--- AIM OF THE EXERCISE ---
Count how many lines in the entries below contain the word "roll". Reply with the number alone.

-------- RECORDS FOR THIS EXERCISE --------

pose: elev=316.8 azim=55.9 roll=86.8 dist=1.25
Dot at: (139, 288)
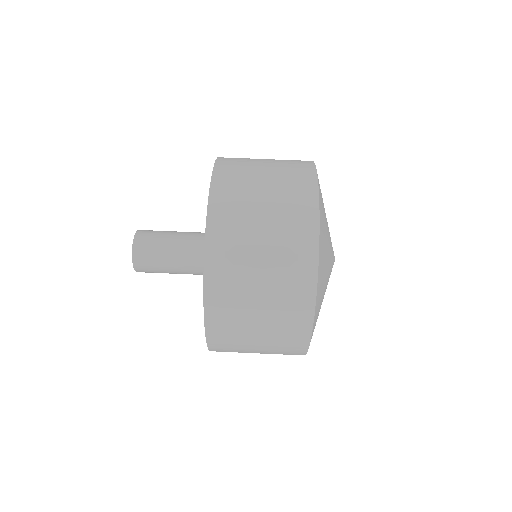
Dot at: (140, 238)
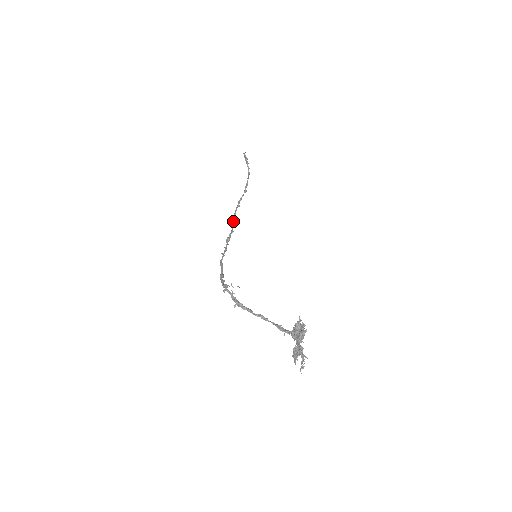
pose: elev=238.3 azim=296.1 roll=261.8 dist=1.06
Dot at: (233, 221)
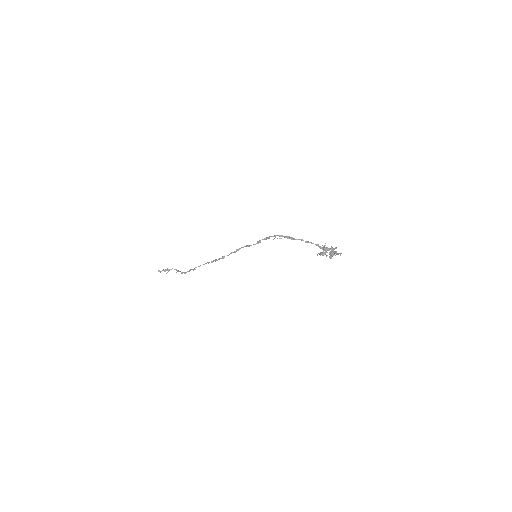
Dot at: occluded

--------

--- RESPONSE TO THE EXERCISE ---
2